INSTRUCTIONS FOR THE TASK:
Please write out only the lines from the line with "left eye: (630, 267)" to the line with "left hip: (401, 354)", inclusive, exactly as they stand below, without the pictures.

EXERCISE MATERIALS:
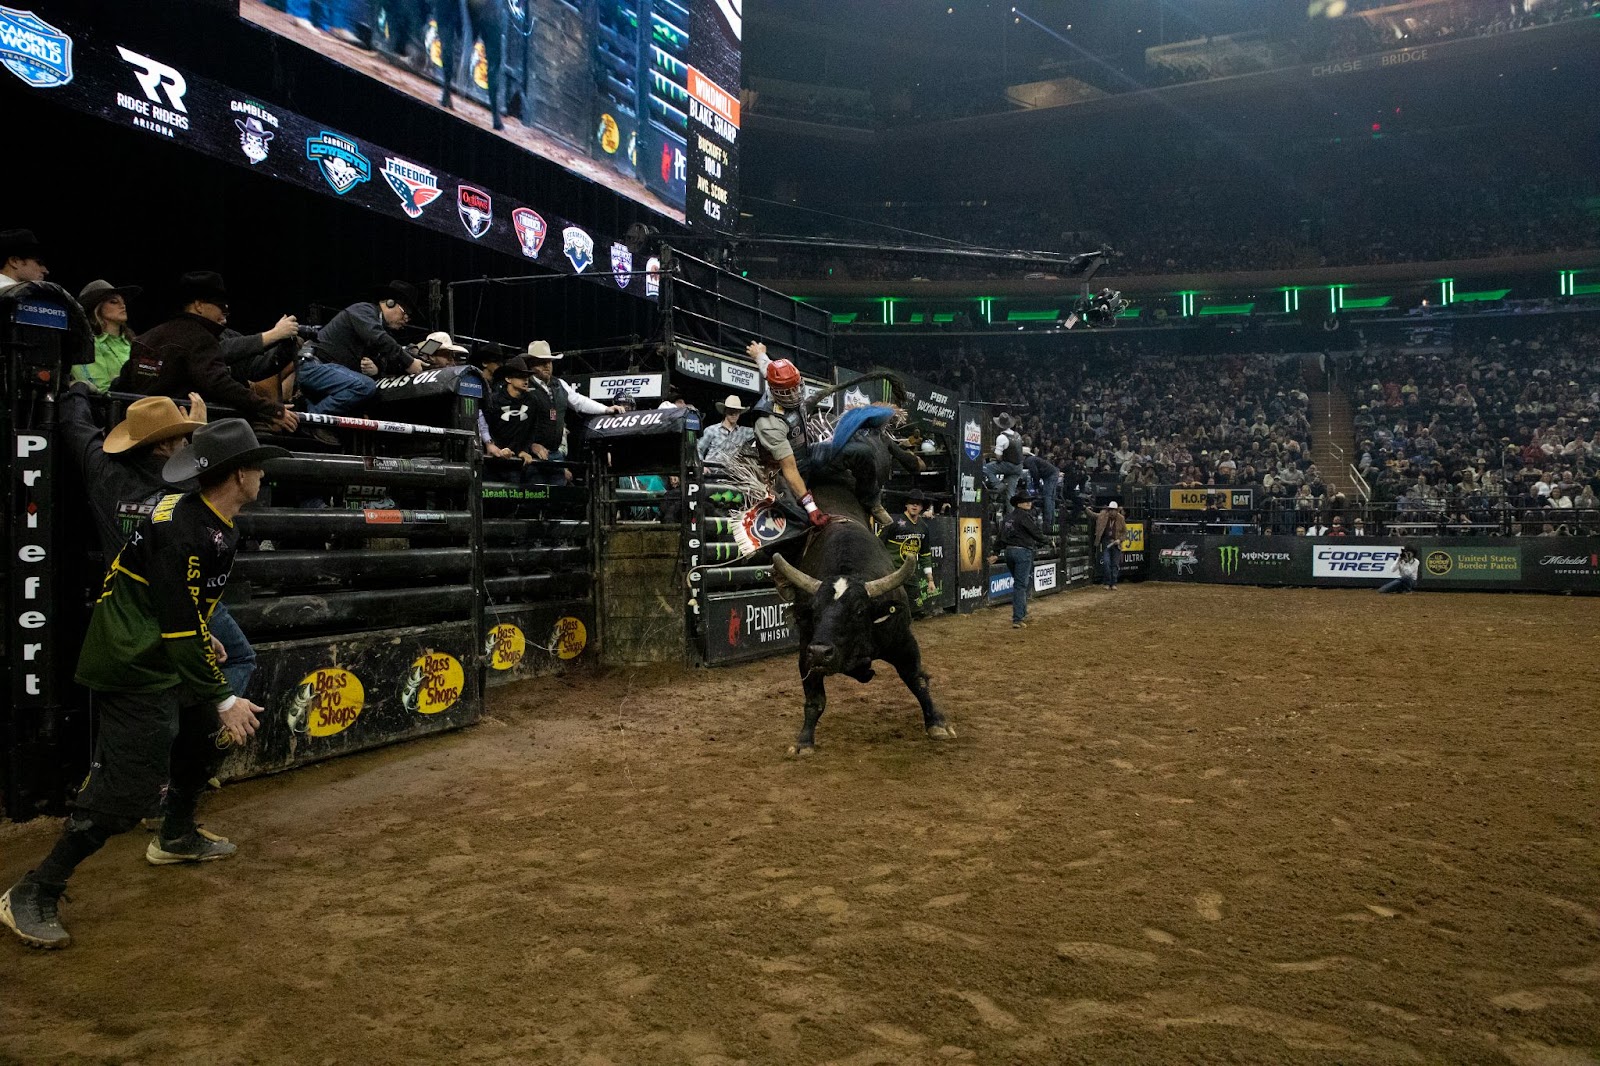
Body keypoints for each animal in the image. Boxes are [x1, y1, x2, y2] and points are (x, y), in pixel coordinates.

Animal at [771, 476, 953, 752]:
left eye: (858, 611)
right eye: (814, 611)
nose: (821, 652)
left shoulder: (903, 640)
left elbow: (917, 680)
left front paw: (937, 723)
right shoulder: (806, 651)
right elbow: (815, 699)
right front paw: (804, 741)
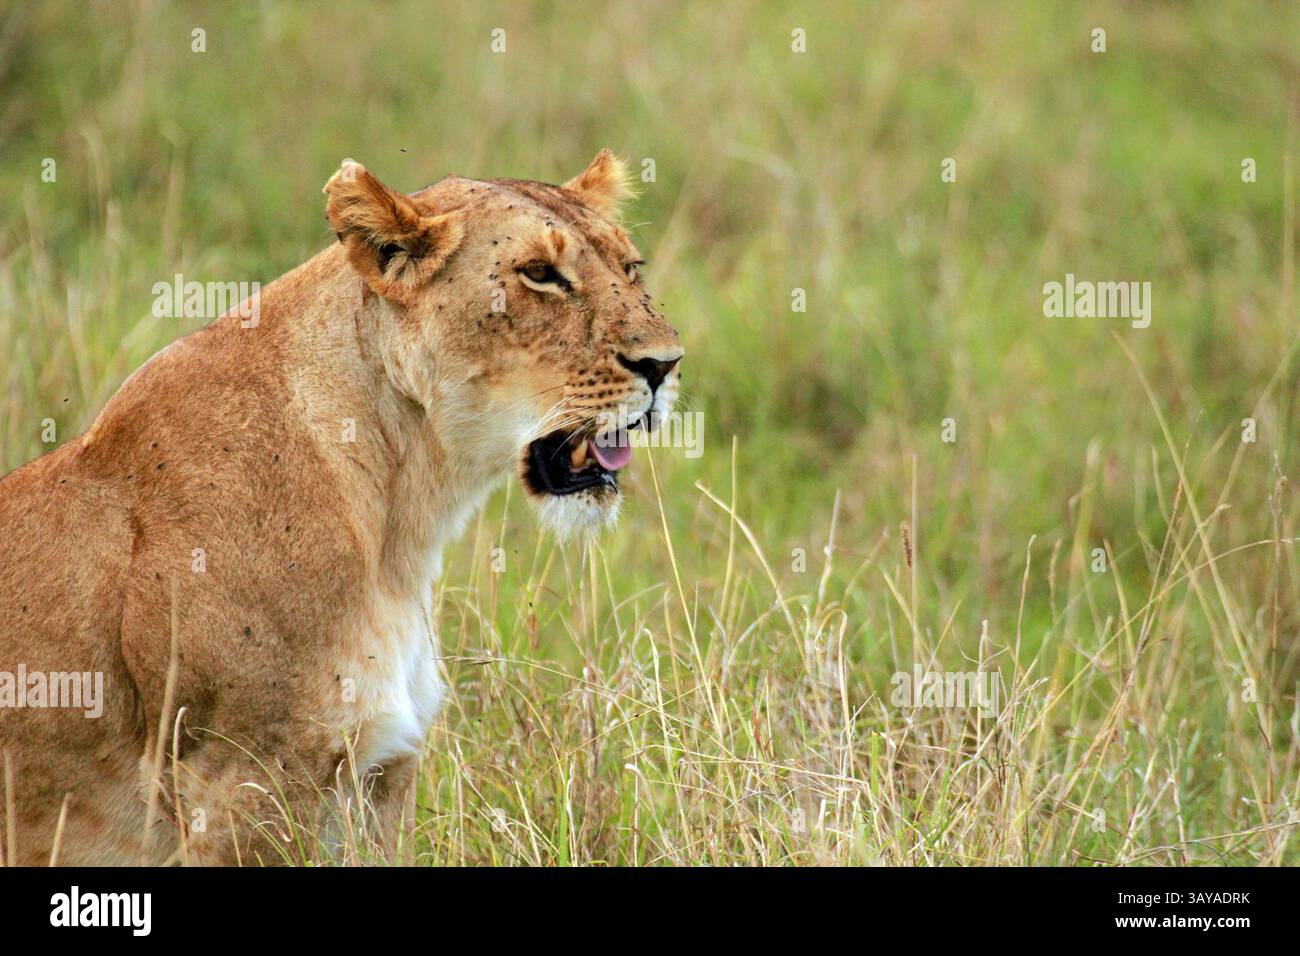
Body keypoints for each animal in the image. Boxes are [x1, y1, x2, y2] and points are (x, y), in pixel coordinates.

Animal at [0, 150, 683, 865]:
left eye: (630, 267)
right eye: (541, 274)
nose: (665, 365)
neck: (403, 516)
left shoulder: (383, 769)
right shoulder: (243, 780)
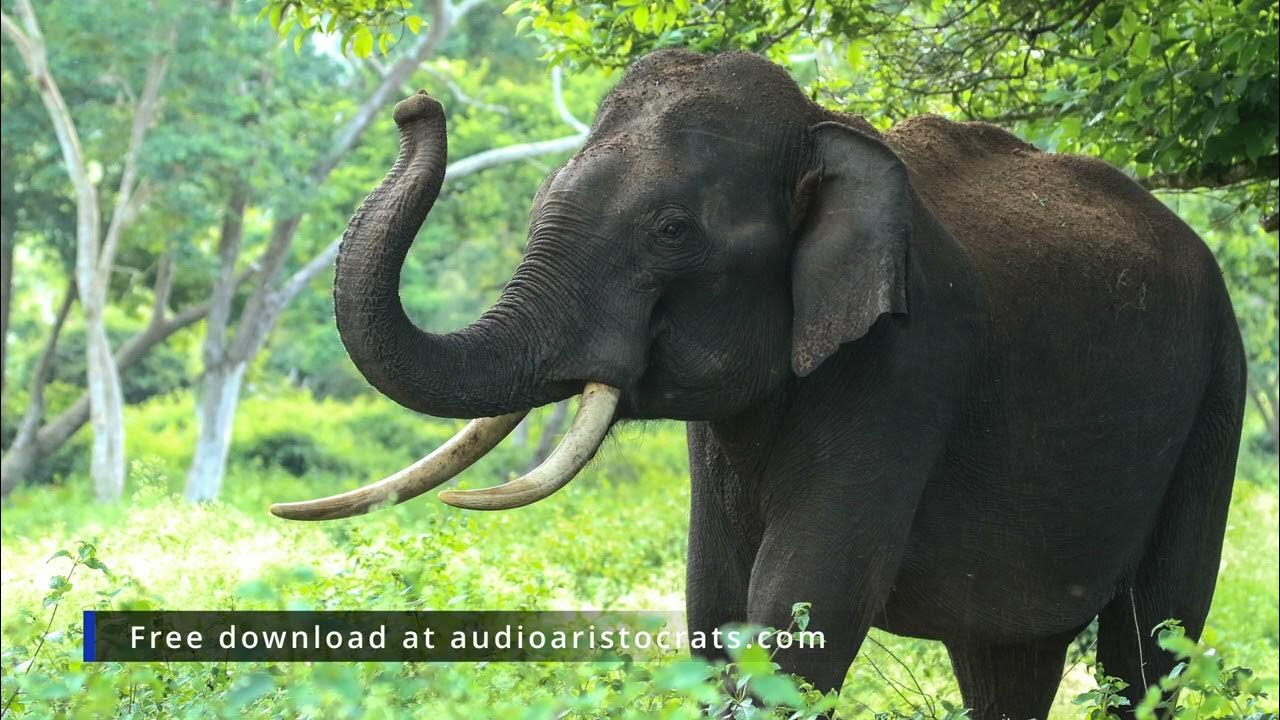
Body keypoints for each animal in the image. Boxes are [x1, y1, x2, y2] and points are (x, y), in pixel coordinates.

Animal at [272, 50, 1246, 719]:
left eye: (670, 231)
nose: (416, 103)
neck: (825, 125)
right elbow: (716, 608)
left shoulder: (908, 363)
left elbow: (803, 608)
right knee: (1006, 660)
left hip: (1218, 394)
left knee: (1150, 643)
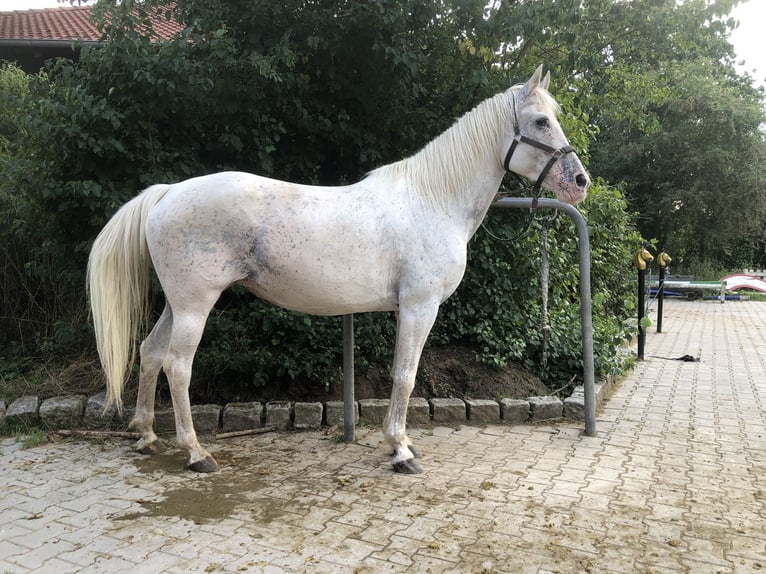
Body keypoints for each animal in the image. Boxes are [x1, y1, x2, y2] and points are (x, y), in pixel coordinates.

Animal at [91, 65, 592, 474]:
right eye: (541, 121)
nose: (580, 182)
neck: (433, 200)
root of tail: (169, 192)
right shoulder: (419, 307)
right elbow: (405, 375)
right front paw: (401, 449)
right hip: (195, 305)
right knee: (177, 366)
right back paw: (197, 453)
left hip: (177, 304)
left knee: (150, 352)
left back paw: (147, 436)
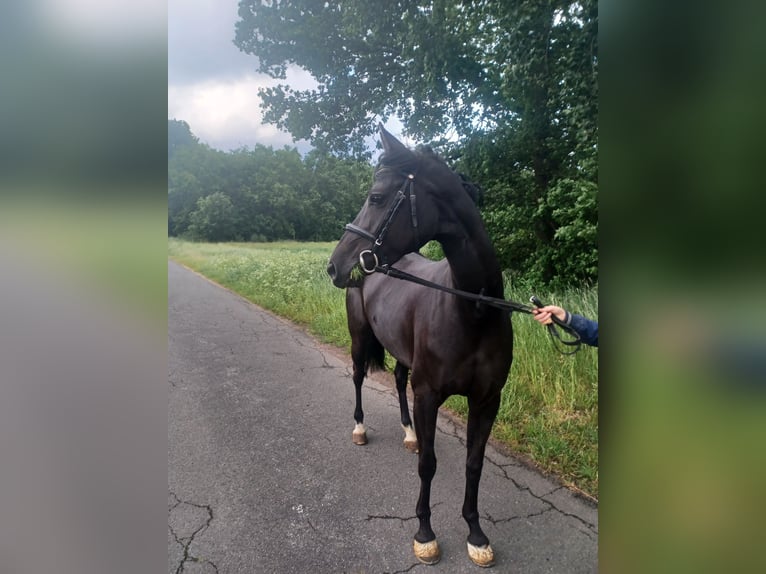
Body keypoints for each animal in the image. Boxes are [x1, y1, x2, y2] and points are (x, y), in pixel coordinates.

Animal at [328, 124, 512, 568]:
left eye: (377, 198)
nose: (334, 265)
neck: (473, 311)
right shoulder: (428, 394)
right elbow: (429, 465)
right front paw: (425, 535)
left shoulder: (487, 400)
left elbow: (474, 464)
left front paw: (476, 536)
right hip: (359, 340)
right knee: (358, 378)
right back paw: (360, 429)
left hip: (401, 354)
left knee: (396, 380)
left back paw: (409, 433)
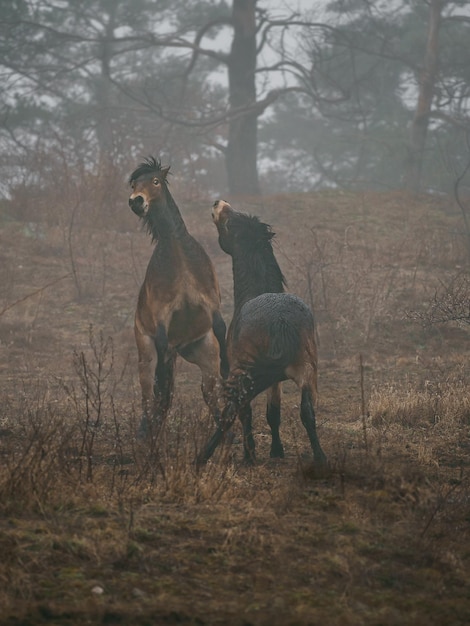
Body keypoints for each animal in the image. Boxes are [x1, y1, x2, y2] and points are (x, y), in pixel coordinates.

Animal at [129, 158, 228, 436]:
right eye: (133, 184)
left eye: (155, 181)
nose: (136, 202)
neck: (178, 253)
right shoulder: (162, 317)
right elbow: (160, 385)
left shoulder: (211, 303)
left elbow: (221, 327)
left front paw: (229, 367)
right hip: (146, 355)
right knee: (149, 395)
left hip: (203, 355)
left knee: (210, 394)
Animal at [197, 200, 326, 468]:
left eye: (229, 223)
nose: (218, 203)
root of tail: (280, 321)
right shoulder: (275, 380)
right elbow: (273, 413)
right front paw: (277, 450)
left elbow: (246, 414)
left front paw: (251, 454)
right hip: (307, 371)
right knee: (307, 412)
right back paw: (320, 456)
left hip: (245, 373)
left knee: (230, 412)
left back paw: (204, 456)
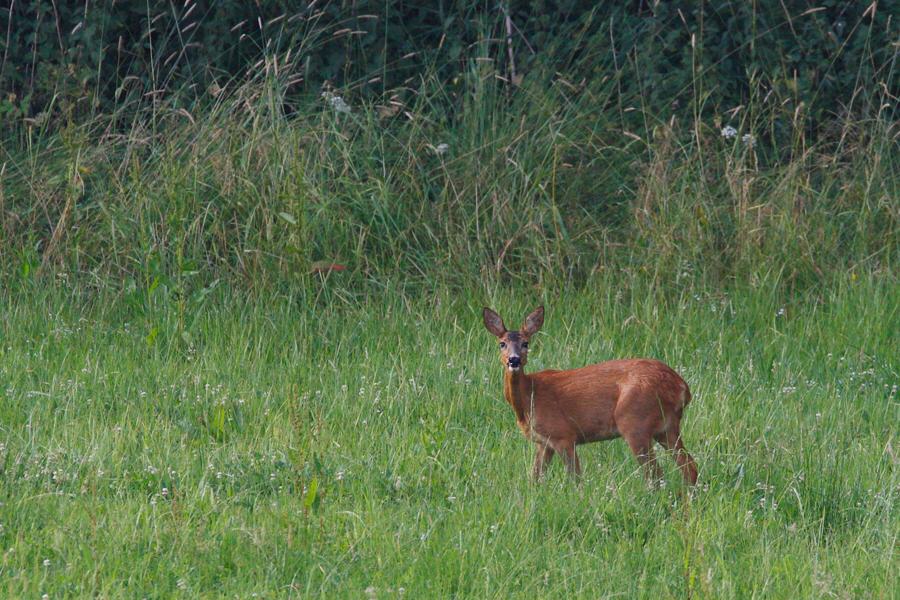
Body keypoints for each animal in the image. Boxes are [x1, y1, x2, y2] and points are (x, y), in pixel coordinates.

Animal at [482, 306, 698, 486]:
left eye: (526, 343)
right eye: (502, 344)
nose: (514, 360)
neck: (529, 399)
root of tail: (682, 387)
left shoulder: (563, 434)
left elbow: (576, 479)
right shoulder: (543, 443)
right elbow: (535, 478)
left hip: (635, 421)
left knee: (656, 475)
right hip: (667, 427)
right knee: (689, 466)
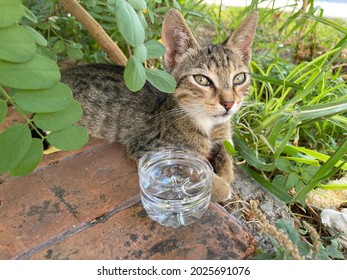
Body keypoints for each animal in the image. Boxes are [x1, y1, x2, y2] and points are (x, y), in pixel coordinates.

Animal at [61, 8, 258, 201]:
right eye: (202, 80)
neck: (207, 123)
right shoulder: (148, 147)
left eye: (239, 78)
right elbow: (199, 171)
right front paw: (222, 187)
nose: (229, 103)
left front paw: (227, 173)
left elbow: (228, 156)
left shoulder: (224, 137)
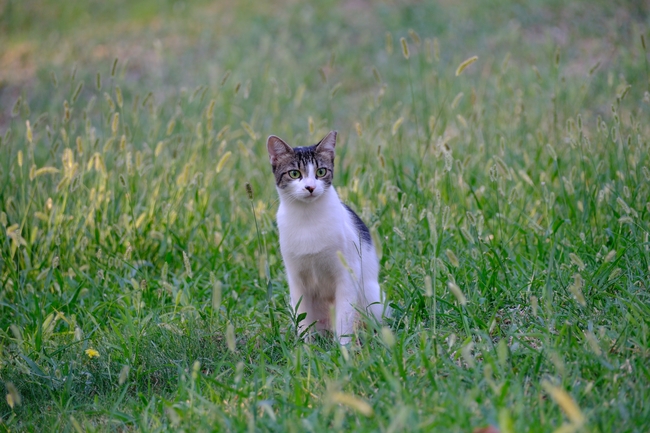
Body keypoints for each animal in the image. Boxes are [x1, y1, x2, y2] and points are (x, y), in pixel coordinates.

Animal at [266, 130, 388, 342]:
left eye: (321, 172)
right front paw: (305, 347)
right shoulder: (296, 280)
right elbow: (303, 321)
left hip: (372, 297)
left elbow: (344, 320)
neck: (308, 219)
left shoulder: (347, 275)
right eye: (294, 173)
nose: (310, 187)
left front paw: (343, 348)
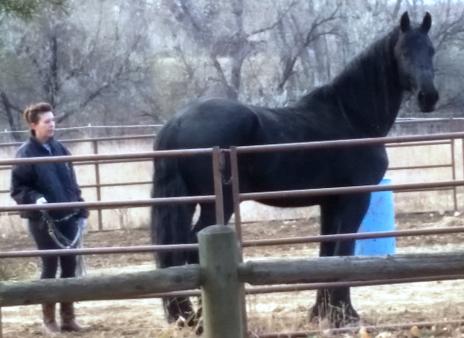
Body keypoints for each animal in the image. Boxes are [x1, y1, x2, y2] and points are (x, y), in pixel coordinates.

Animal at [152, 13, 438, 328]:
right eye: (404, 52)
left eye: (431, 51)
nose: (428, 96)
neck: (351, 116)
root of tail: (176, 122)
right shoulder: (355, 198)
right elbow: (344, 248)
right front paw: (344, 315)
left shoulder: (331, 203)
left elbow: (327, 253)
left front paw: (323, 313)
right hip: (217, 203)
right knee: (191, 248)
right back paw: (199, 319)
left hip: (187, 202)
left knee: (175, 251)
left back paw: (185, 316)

SOLUTION TO THIS EXERCISE:
left eye: (630, 267)
right eye: (541, 274)
nose: (665, 365)
neck: (403, 516)
left shoulder: (383, 769)
right shoulder: (243, 780)
Body keypoints for each animal in the image. Boxes are [x1, y1, x2, y2] and points are (x, y), in pixel coordinates.

Animal at [272, 50, 1246, 719]:
left eye: (670, 231)
nose: (416, 103)
neck: (825, 125)
right elbow: (716, 608)
left shoulder: (908, 363)
left elbow: (803, 608)
right knee: (1006, 660)
left hip: (1218, 394)
left knee: (1150, 643)
Body keypoints for each animal in the image. Boxes are [x1, y1, x2, y2] and points are (x, y), in pixel coordinates.

Animal at [91, 65, 592, 474]:
right eye: (541, 121)
nose: (580, 182)
neck: (433, 200)
root of tail: (169, 192)
right shoulder: (419, 307)
right elbow: (405, 375)
right front paw: (401, 449)
right hip: (195, 305)
right knee: (177, 366)
right back paw: (197, 453)
left hip: (177, 304)
left knee: (150, 352)
left back paw: (147, 436)
Body keypoints for each animal in the image. Boxes are [x1, y1, x2, y2] and points are (x, y), in pixel coordinates.

Animal at [328, 124, 512, 568]:
left eye: (377, 198)
nose: (334, 265)
neck: (473, 311)
right shoulder: (428, 394)
right elbow: (429, 465)
right front paw: (425, 535)
left shoulder: (487, 400)
left elbow: (474, 464)
left front paw: (476, 536)
right hip: (359, 340)
right knee: (358, 378)
right back paw: (360, 429)
left hip: (401, 354)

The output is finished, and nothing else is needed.